[Using the information]:
1 - Repeat everything in the passage on sacramentalism from "Obviously, neither of" down to "Middle Ages: sacramentalism." without changing a word.
2 - In the passage on sacramentalism, please condense the paragraph beginning "Obviously, neither of these incomplete approaches" into a shorter version that keeps its main facts.
3 - Take the passage on sacramentalism further, picking up after its final sentence.

[Supplied passage]:
+++++
Now, it’s easy to see that the Gnostic, ancient or modern, devalues the material world. But in fact ironically the materialist devalues it too, even while making it ultimate. How? By separating the pursuit of material goods from their origin and meaning in God.
Obviously, neither of these incomplete approaches to the material world provides the impetus needed for human pursuit of scientific and technological knowledge—and so science did not develop either among Gnostics or among materialists. Rather, it emerged in a culture that took a third approach to the material world—an approach that turns out to be one of the most central theological ideas of the Middle Ages: sacramentalism.
By definition, sacramentalism is the idea that physical matters and actions can be vehicles of spiritual or divine activity and presence. In short, material things can be God’s love, grace, and glory made visible.
+++++
[Available data]:
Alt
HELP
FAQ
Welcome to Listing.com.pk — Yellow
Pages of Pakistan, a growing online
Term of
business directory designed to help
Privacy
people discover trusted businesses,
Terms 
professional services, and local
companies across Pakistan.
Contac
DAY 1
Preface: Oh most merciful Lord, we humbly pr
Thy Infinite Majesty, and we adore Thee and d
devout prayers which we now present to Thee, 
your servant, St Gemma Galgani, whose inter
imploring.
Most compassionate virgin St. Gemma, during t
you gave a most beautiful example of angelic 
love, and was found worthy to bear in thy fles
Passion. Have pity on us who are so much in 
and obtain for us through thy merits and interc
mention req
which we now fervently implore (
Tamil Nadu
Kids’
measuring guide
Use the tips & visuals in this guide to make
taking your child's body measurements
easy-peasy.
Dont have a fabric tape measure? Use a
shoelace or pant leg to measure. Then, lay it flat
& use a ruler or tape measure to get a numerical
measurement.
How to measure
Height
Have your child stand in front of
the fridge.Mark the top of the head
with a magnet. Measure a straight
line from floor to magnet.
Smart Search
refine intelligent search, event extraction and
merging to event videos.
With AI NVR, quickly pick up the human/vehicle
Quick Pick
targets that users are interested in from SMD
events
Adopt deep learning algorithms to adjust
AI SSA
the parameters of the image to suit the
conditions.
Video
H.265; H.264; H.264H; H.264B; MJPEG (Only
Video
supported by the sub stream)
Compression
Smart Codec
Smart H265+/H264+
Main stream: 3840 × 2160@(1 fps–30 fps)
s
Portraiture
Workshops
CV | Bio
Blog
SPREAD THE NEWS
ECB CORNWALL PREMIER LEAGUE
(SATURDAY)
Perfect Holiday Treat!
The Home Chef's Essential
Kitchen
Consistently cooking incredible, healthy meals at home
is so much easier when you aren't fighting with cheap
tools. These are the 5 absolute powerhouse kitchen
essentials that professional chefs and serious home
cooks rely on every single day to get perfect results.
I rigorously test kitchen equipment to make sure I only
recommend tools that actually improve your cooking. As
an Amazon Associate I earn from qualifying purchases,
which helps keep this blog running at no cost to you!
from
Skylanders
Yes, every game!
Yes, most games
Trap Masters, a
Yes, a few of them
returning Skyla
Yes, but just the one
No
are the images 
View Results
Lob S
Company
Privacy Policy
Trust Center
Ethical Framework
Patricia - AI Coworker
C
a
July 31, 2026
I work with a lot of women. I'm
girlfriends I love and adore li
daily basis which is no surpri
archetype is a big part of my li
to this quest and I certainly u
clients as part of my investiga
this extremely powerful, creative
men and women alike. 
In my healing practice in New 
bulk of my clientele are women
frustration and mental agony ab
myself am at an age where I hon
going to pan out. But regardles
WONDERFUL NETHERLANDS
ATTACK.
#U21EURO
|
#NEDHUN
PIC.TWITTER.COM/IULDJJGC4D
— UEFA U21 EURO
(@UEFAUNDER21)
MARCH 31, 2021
+++++
[Per-task outputs]:
1 -
Obviously, neither of these incomplete approaches to the material world provides the impetus needed for human pursuit of scientific and technological knowledge—and so science did not develop either among Gnostics or among materialists. Rather, it emerged in a culture that took a third approach to the material world—an approach that turns out to be one of the most central theological ideas of the Middle Ages: sacramentalism.

2 - Neither the Gnostic nor the materialist approach to the material world gave the impetus needed for scientific and technological knowledge, so science did not develop in either group. It arose instead in a culture that took a third approach: sacramentalism, one of the most central theological ideas of the Middle Ages.

3 -
In a moment we’ll get to the question of why Christians would believe this. But meanwhile, we can see that such a belief would lead to a very different relationship to the world we live in. If transcendent spiritual reality manifests itself in and through created material reality, then all creation is in some sense a reflection of the Creator. And if this is true, then God is present in and through all the material world. Well – we can begin to see how such an understanding might motivate scientific investigation!
But first, why should Christians affirm sacramentalism? The most central answer is quite simple, and it goes to the heart of the Christian Gospel. We may believe materiality can communicate divinity not only because the creation bears the imprint of the creator – though that’s true enough. No, there’s a much closer relationship between God and his creation than that. For the Christian faith teaches that God in fact came and dwelt in his creation, making himself part of it as he incarnated himself in the physical, historical man Jesus.
Late medieval Christians, far from seeing the Incarnation as a kind of one-time, bizarre aberration, understood it as the paradigm, the model, for everything that follows. The Incarnation was the linchpin of medieval theology. The Gospels were by far their favorite part of the Bible. The moment at which the angel announces this stunning miracle to Mary – the so-called “Annunciation” – was their most-painted devotional subject. And sacramentalism was their most typical mode of seeing the world.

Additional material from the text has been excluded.